#### AIM OF THE EXERCISE
Please reproduce each line of the entries below word for word, keeping every field in its original order.

[BEGIN SOURCE MATERIAL]

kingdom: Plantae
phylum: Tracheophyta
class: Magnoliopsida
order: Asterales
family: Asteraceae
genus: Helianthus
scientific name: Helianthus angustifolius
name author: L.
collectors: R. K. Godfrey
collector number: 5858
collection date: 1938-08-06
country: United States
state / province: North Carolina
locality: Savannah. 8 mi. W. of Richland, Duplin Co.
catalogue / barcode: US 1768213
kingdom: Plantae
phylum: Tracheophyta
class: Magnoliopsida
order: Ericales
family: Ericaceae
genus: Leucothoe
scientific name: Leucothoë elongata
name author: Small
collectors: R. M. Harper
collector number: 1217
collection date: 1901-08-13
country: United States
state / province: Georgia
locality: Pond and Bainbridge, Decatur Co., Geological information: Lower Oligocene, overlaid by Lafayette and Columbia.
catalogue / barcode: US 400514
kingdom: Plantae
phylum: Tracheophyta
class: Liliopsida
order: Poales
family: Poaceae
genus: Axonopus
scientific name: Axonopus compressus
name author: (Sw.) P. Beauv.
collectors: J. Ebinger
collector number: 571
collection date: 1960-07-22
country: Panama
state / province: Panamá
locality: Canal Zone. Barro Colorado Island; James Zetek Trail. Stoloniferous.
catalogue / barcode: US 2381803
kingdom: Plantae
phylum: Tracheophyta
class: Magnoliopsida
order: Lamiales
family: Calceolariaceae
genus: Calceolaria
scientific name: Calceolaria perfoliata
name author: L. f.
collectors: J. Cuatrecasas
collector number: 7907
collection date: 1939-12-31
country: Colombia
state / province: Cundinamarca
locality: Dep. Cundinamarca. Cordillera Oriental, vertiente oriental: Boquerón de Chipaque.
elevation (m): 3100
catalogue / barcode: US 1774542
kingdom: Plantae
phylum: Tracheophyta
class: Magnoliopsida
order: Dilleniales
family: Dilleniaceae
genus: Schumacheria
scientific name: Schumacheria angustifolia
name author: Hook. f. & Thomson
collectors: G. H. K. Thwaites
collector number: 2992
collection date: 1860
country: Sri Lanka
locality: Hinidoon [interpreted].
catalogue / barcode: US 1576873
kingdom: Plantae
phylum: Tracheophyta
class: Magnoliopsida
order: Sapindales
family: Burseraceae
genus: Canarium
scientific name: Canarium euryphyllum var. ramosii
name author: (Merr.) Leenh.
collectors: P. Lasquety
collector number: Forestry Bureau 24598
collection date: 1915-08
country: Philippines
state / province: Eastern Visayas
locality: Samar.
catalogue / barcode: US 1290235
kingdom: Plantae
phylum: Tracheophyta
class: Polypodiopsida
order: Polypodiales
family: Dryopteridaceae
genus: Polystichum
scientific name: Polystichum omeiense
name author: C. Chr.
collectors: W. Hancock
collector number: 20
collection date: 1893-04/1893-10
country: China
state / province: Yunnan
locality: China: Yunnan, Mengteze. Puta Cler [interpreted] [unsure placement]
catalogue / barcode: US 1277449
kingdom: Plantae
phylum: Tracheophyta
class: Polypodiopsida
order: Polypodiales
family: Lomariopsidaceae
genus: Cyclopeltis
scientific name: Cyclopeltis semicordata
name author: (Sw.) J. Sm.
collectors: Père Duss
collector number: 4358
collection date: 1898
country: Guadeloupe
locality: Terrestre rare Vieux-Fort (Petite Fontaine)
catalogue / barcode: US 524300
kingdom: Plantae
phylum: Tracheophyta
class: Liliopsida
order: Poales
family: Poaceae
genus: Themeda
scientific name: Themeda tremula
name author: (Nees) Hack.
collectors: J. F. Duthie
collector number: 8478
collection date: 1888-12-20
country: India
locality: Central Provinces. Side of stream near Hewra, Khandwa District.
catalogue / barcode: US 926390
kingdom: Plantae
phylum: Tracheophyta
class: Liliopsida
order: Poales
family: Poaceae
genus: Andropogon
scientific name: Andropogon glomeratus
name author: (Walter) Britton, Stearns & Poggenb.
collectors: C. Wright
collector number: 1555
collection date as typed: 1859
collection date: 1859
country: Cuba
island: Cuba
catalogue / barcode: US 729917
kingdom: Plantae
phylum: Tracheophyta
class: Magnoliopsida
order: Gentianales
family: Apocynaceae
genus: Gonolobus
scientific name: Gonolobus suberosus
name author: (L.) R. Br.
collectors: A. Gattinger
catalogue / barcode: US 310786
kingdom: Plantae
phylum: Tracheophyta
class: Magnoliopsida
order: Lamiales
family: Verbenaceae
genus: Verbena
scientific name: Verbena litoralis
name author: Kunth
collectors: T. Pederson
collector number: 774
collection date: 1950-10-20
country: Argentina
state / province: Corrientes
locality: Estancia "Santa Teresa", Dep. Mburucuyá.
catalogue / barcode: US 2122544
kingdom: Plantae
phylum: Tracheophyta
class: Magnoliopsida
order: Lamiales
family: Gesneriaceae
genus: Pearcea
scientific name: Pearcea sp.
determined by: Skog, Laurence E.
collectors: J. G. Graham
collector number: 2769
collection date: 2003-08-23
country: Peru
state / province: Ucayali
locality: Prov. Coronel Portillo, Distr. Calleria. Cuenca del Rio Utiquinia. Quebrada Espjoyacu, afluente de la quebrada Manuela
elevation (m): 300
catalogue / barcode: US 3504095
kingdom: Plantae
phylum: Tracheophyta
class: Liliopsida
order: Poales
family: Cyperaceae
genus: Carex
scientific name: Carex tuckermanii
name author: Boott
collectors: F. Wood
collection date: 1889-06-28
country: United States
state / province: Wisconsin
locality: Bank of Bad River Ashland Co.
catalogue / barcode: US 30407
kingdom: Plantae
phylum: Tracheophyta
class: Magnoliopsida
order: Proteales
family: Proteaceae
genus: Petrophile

[END SOURCE MATERIAL]

#### EXERCISE RESPONSE
kingdom: Plantae
phylum: Tracheophyta
class: Magnoliopsida
order: Asterales
family: Asteraceae
genus: Helianthus
scientific name: Helianthus angustifolius
name author: L.
collectors: R. K. Godfrey
collector number: 5858
collection date: 1938-08-06
country: United States
state / province: North Carolina
locality: Savannah. 8 mi. W. of Richland, Duplin Co.
catalogue / barcode: US 1768213
kingdom: Plantae
phylum: Tracheophyta
class: Magnoliopsida
order: Ericales
family: Ericaceae
genus: Leucothoe
scientific name: Leucothoë elongata
name author: Small
collectors: R. M. Harper
collector number: 1217
collection date: 1901-08-13
country: United States
state / province: Georgia
locality: Pond and Bainbridge, Decatur Co., Geological information: Lower Oligocene, overlaid by Lafayette and Columbia.
catalogue / barcode: US 400514
kingdom: Plantae
phylum: Tracheophyta
class: Liliopsida
order: Poales
family: Poaceae
genus: Axonopus
scientific name: Axonopus compressus
name author: (Sw.) P. Beauv.
collectors: J. Ebinger
collector number: 571
collection date: 1960-07-22
country: Panama
state / province: Panamá
locality: Canal Zone. Barro Colorado Island; James Zetek Trail. Stoloniferous.
catalogue / barcode: US 2381803
kingdom: Plantae
phylum: Tracheophyta
class: Magnoliopsida
order: Lamiales
family: Calceolariaceae
genus: Calceolaria
scientific name: Calceolaria perfoliata
name author: L. f.
collectors: J. Cuatrecasas
collector number: 7907
collection date: 1939-12-31
country: Colombia
state / province: Cundinamarca
locality: Dep. Cundinamarca. Cordillera Oriental, vertiente oriental: Boquerón de Chipaque.
elevation (m): 3100
catalogue / barcode: US 1774542
kingdom: Plantae
phylum: Tracheophyta
class: Magnoliopsida
order: Dilleniales
family: Dilleniaceae
genus: Schumacheria
scientific name: Schumacheria angustifolia
name author: Hook. f. & Thomson
collectors: G. H. K. Thwaites
collector number: 2992
collection date: 1860
country: Sri Lanka
locality: Hinidoon [interpreted].
catalogue / barcode: US 1576873
kingdom: Plantae
phylum: Tracheophyta
class: Magnoliopsida
order: Sapindales
family: Burseraceae
genus: Canarium
scientific name: Canarium euryphyllum var. ramosii
name author: (Merr.) Leenh.
collectors: P. Lasquety
collector number: Forestry Bureau 24598
collection date: 1915-08
country: Philippines
state / province: Eastern Visayas
locality: Samar.
catalogue / barcode: US 1290235
kingdom: Plantae
phylum: Tracheophyta
class: Polypodiopsida
order: Polypodiales
family: Dryopteridaceae
genus: Polystichum
scientific name: Polystichum omeiense
name author: C. Chr.
collectors: W. Hancock
collector number: 20
collection date: 1893-04/1893-10
country: China
state / province: Yunnan
locality: China: Yunnan, Mengteze. Puta Cler [interpreted] [unsure placement]
catalogue / barcode: US 1277449
kingdom: Plantae
phylum: Tracheophyta
class: Polypodiopsida
order: Polypodiales
family: Lomariopsidaceae
genus: Cyclopeltis
scientific name: Cyclopeltis semicordata
name author: (Sw.) J. Sm.
collectors: Père Duss
collector number: 4358
collection date: 1898
country: Guadeloupe
locality: Terrestre rare Vieux-Fort (Petite Fontaine)
catalogue / barcode: US 524300
kingdom: Plantae
phylum: Tracheophyta
class: Liliopsida
order: Poales
family: Poaceae
genus: Themeda
scientific name: Themeda tremula
name author: (Nees) Hack.
collectors: J. F. Duthie
collector number: 8478
collection date: 1888-12-20
country: India
locality: Central Provinces. Side of stream near Hewra, Khandwa District.
catalogue / barcode: US 926390
kingdom: Plantae
phylum: Tracheophyta
class: Liliopsida
order: Poales
family: Poaceae
genus: Andropogon
scientific name: Andropogon glomeratus
name author: (Walter) Britton, Stearns & Poggenb.
collectors: C. Wright
collector number: 1555
collection date as typed: 1859
collection date: 1859
country: Cuba
island: Cuba
catalogue / barcode: US 729917
kingdom: Plantae
phylum: Tracheophyta
class: Magnoliopsida
order: Gentianales
family: Apocynaceae
genus: Gonolobus
scientific name: Gonolobus suberosus
name author: (L.) R. Br.
collectors: A. Gattinger
catalogue / barcode: US 310786
kingdom: Plantae
phylum: Tracheophyta
class: Magnoliopsida
order: Lamiales
family: Verbenaceae
genus: Verbena
scientific name: Verbena litoralis
name author: Kunth
collectors: T. Pederson
collector number: 774
collection date: 1950-10-20
country: Argentina
state / province: Corrientes
locality: Estancia "Santa Teresa", Dep. Mburucuyá.
catalogue / barcode: US 2122544
kingdom: Plantae
phylum: Tracheophyta
class: Magnoliopsida
order: Lamiales
family: Gesneriaceae
genus: Pearcea
scientific name: Pearcea sp.
determined by: Skog, Laurence E.
collectors: J. G. Graham
collector number: 2769
collection date: 2003-08-23
country: Peru
state / province: Ucayali
locality: Prov. Coronel Portillo, Distr. Calleria. Cuenca del Rio Utiquinia. Quebrada Espjoyacu, afluente de la quebrada Manuela
elevation (m): 300
catalogue / barcode: US 3504095
kingdom: Plantae
phylum: Tracheophyta
class: Liliopsida
order: Poales
family: Cyperaceae
genus: Carex
scientific name: Carex tuckermanii
name author: Boott
collectors: F. Wood
collection date: 1889-06-28
country: United States
state / province: Wisconsin
locality: Bank of Bad River Ashland Co.
catalogue / barcode: US 30407
kingdom: Plantae
phylum: Tracheophyta
class: Magnoliopsida
order: Proteales
family: Proteaceae
genus: Petrophile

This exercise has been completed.